Department of Pharmacy and Biotechnology, University of Bologna, 40126, Bologna, Italy.
Centre for Applied Biomedical Research - CRBA, University of Bologna, Policlinico di Sant'Orsola, 40138, Bologna, Italy.
J Exp Clin Cancer Res. 2023 Jun 10;42(1):145. doi: 10.1186/s13046-023-02718-w.
Metabolic reprogramming is a well-known marker of cancer, and it represents an early event during hepatocellular carcinoma (HCC) development. The recent approval of several molecular targeted agents has revolutionized the management of advanced HCC patients. Nevertheless, the lack of circulating biomarkers still affects patient stratification to tailored treatments. In this context, there is an urgent need for biomarkers to aid treatment choice and for novel and more effective therapeutic combinations to avoid the development of drug-resistant phenotypes. This study aims to prove the involvement of miR-494 in metabolic reprogramming of HCC, to identify novel miRNA-based therapeutic combinations and to evaluate miR-494 potential as a circulating biomarker.
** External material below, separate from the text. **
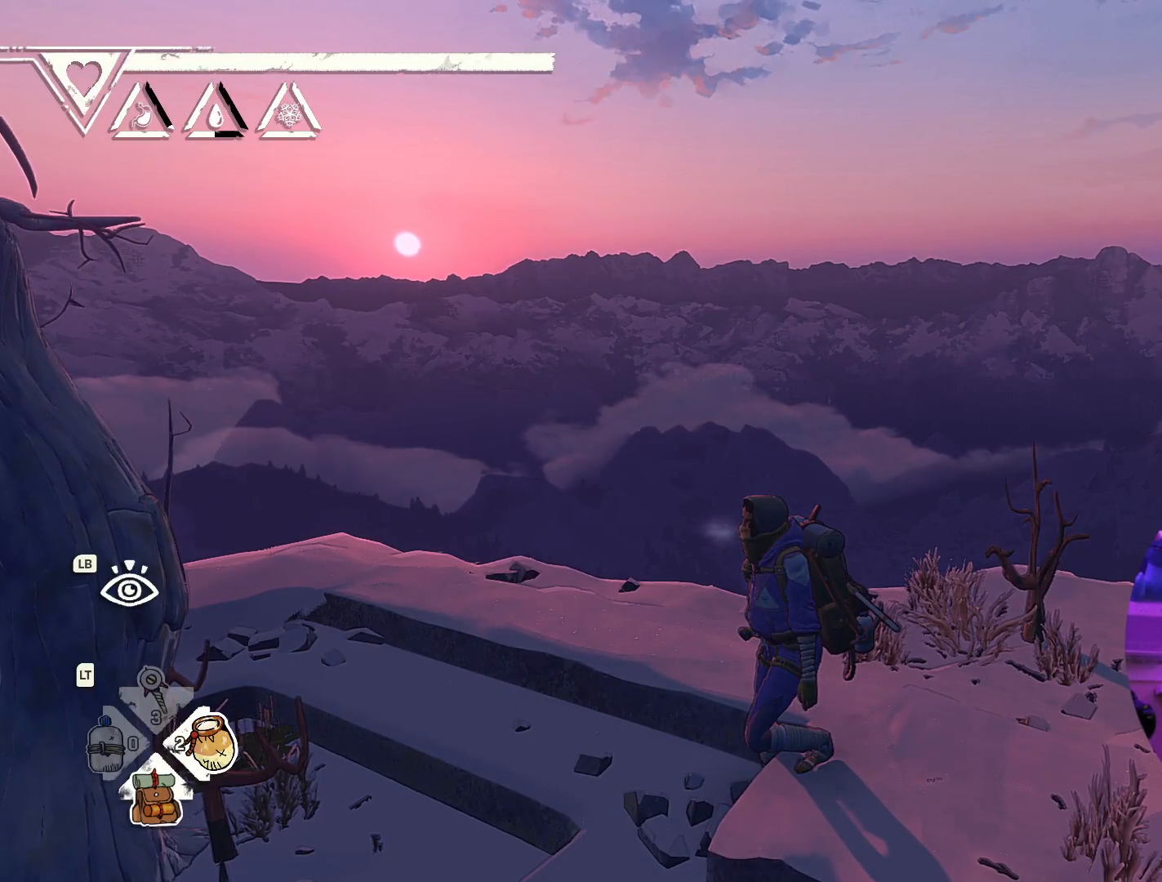
{"buttons": [], "left_stick": "center", "right_stick": "down-right", "events": [[67, "right_stick", "down-right"]]}
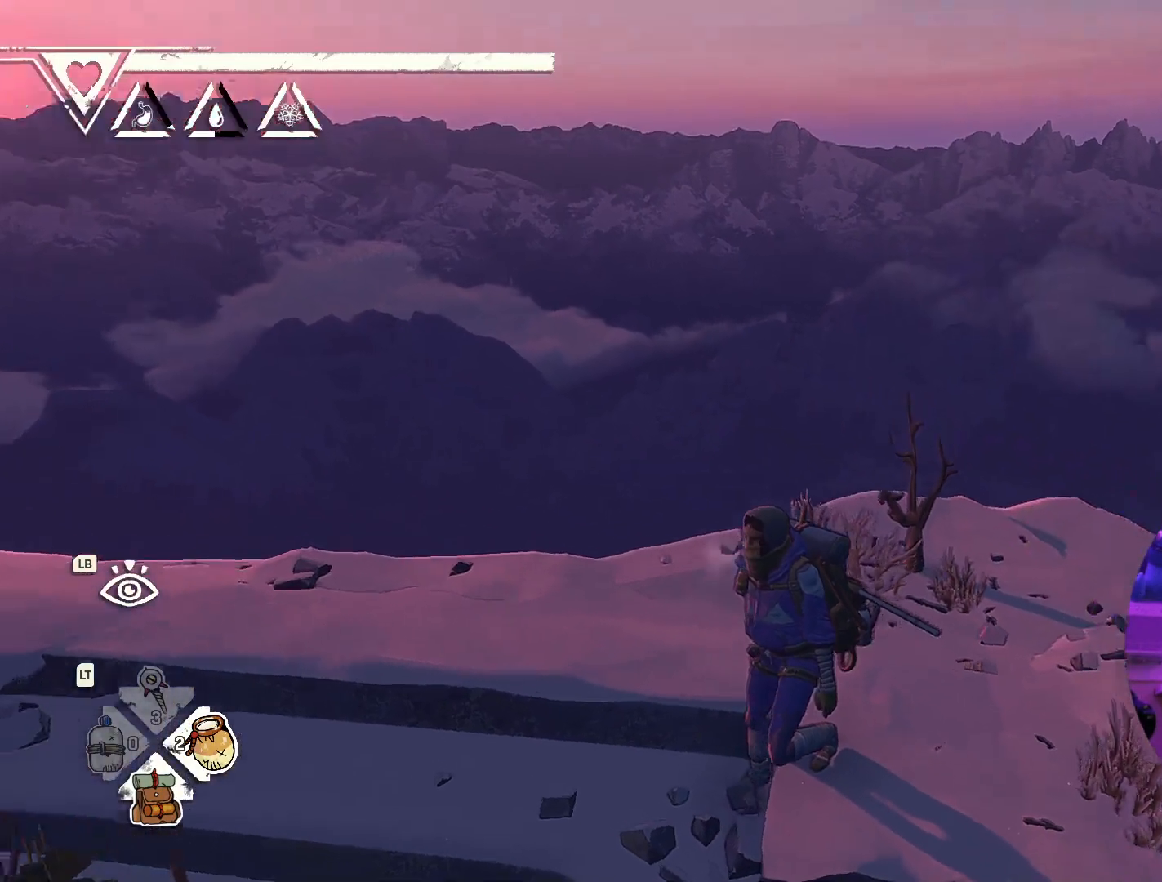
{"buttons": [], "left_stick": "center", "right_stick": "down-right", "events": []}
Bioinformatics analysis identified miR-494 metabolic targets. QPCR analysis of glucose 6-phosphatase catalytic subunit (G6pc) was performed in HCC patients and preclinical models. Functional analysis and metabolic assays assessed G6pc targeting and miR-494 involvement in metabolic changes, mitochondrial dysfunction, and ROS production in HCC cells. Live-imaging analysis evaluated the effects of miR-494/G6pc axis in cell growth of HCC cells under stressful conditions. Circulating miR-494 levels were assayed in sorafenib-treated HCC patients and DEN-HCC rats.
MiR-494 induced the metabolic shift of HCC cells toward a glycolytic phenotype through G6pc targeting and HIF-1A pathway activation. MiR-494/G6pc axis played an active role in metabolic plasticity of cancer cells, leading to glycogen and lipid droplets accumulation that favored cell survival under harsh environmental conditions. High miR-494 serum levels associated with sorafenib resistance in preclinical models and in a preliminary cohort of HCC patients. An enhanced anticancer effect was observed for treatment combinations between antagomiR-494 and sorafenib or 2-deoxy-glucose in HCC cells.
MiR-494/G6pc axis is critical for the metabolic rewiring of cancer cells and associates with poor prognosis. MiR-494 deserves attention as a candidate biomarker of likelihood of response to sorafenib to be tested in future validation studies. MiR-494 represents a promising therapeutic target for combination strategies with sorafenib or metabolic interference molecules for the treatment of HCC patients who are ineligible for immunotherapy.
代谢重编程是癌症的一个众所周知的标志物,它代表了肝细胞癌(HCC)发展过程中的早期事件。最近批准的几种分子靶向药物已经彻底改变了晚期 HCC 患者的治疗方法。然而,缺乏循环生物标志物仍然影响着患者的分层,以进行针对性治疗。在这种情况下,迫切需要生物标志物来辅助治疗选择,并需要新的、更有效的治疗组合来避免耐药表型的发展。本研究旨在证明 miR-494 参与 HCC 的代谢重编程,确定新的 miRNA 治疗组合,并评估 miR-494 作为循环生物标志物的潜力。
生物信息学分析确定了 miR-494 的代谢靶标。对 HCC 患者和临床前模型中的葡萄糖 6-磷酸酶催化亚基(G6pc)进行 QPCR 分析。功能分析和代谢测定评估了 G6pc 靶向和 miR-494 在 HCC 细胞代谢变化、线粒体功能障碍和 ROS 产生中的作用。活细胞成像分析评估了 miR-494/G6pc 轴在应激条件下 HCC 细胞生长中的作用。检测索拉非尼治疗的 HCC 患者和 DEN-HCC 大鼠的循环 miR-494 水平。
miR-494 通过靶向 G6pc 和 HIF-1A 通路激活诱导 HCC 细胞的代谢向糖酵解表型转变。miR-494/G6pc 轴在癌细胞的代谢可塑性中发挥积极作用,导致糖原和脂滴积累,有利于细胞在恶劣环境条件下的存活。在临床前模型和 HCC 患者的初步队列中,高血清 miR-494 水平与索拉非尼耐药相关。在 HCC 细胞中,抗 miR-494 与索拉非尼或 2-脱氧葡萄糖联合治疗观察到增强的抗癌效果。
miR-494/G6pc 轴对于癌细胞的代谢重编程至关重要,并与不良预后相关。miR-494 值得作为索拉非尼反应可能性的候选生物标志物进行进一步研究。miR-494 代表了与索拉非尼或代谢干扰分子联合治疗不适宜免疫治疗的 HCC 患者的有前途的治疗靶点。